Pepijns comments imply that, he has probably not kept abreast.

From both SCIENCE IT’s as well as the Biology Administration Manager’s side everything possible has been done, with the time and resources that have been available from the Department and SCIENCE IT.

No longer connected:

As the communication to the users has repeatedly stated the changes coming with Science PC serve multiple purposes.
Change from the soon (08.04.14) no longer supported Win XP to Win 7
1) A complete reorganization of the network
2) A domain change
3) Moving data to a new, upgraded storage system

It goes without saying that authentication of users and the shortcuts that were previously used to access data will no longer work when the transition is complete. Therefore, a reconfiguration of the individual computers is necessary – even if they had Windows 7 installed.

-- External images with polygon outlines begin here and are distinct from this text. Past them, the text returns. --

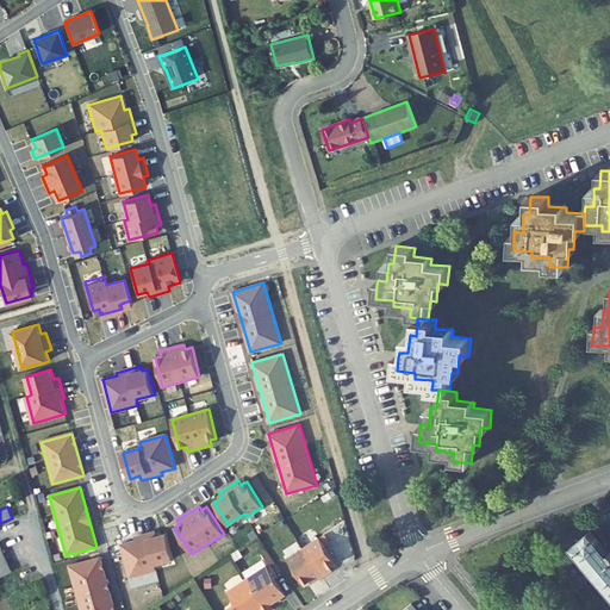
[(130,577),(157,570),(156,564),(174,559),(167,533),(161,535),(159,530),(135,536),(136,540),(122,543),(130,577)]
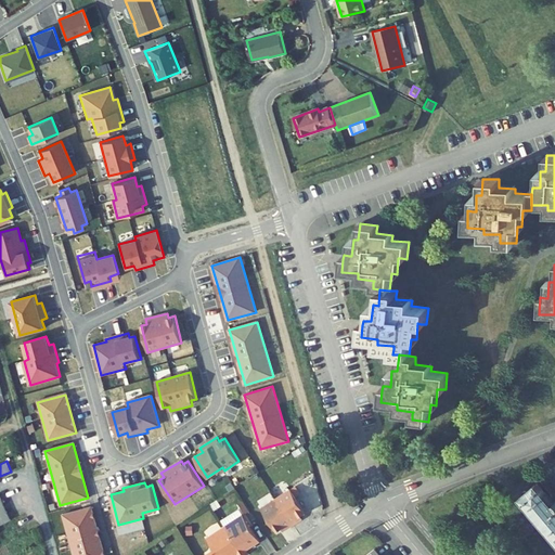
[(554,502),(554,503),(537,483),(521,497),(540,517),(541,518),(541,519),(554,536),(554,502)]
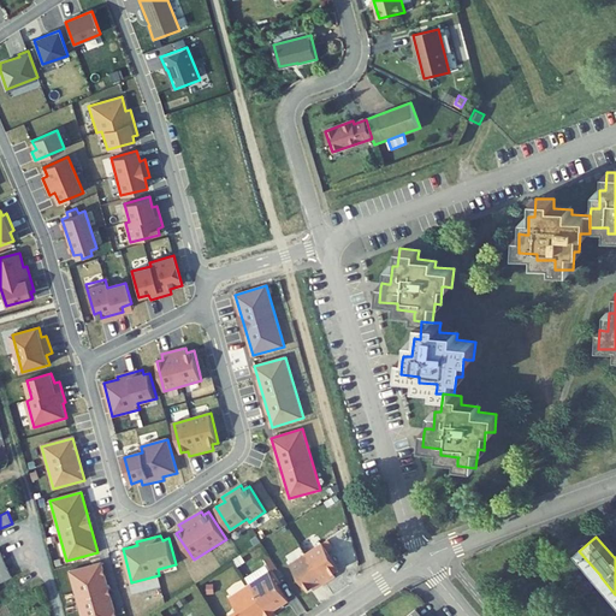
[(333,573),(339,569),(323,543),(306,552),(325,582),(332,578),(331,574),(333,573)]
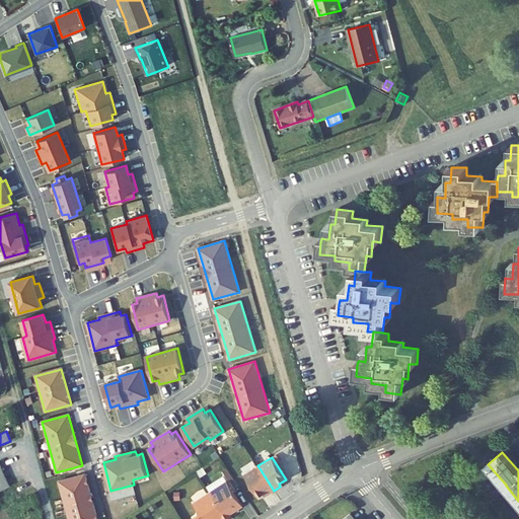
[(0,491),(10,487),(0,464),(0,491)]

Although the Faculty of SCIENCE’s IT-policy requires, that users do not store data locally on their computer and SCIENCE IT thus, formally speaking, can delete everything on the machine without prompting, we have chosen – for the sake of the users- , that the deletion should be approved in writing, before the computer is upgraded. A precaution that should be considered an offer not a harassment.

Need Linux geomomic data / Are we a special case?

SCIENCE IT supports Linux, Mac and Windows. This has been clearly communicated.

So the comments in this paragraph must be based on a fundamental misconception.

Had Pepijn chosen to take in the information provided, he would know that SCIENCE IT
1) do not reconfigure Linux or even Macs during this upgrade – but offer help to reconfigure data paths and printers etc. on these machines.
2) SCIENCE IT offer dual-boot for those users who need both Windows and Linux or Windows and OSX.
3) If you already have a dual-boot machine, it´s a special case that will be handled separately to ensure that data/configuration are not lost.

This has been addressed and solved in several Sections at Department of Biology.

Please Clarify:

Here I must – again – refer to the information provided, including the folder (both in Danish and English), which SCIENCE IT places physically on every computer after reinstallation. Additionally – as also communicated – SCIENCE IT’s local support was manned by 35 experienced permanent IT staff on the migration days (there are 10 more in the back office – networking people, server people and servicedesk), so help was available on all floors and in all buildings.

In conclusion, I regret that we have to spend so much time on this kind of communication at the University. Pepijn could simply have turned to SCIENCE IT and gotten the answers above – there is no need to involve the entire University on such an incorrect basis as it only causes unnecessary concern for his department colleagues.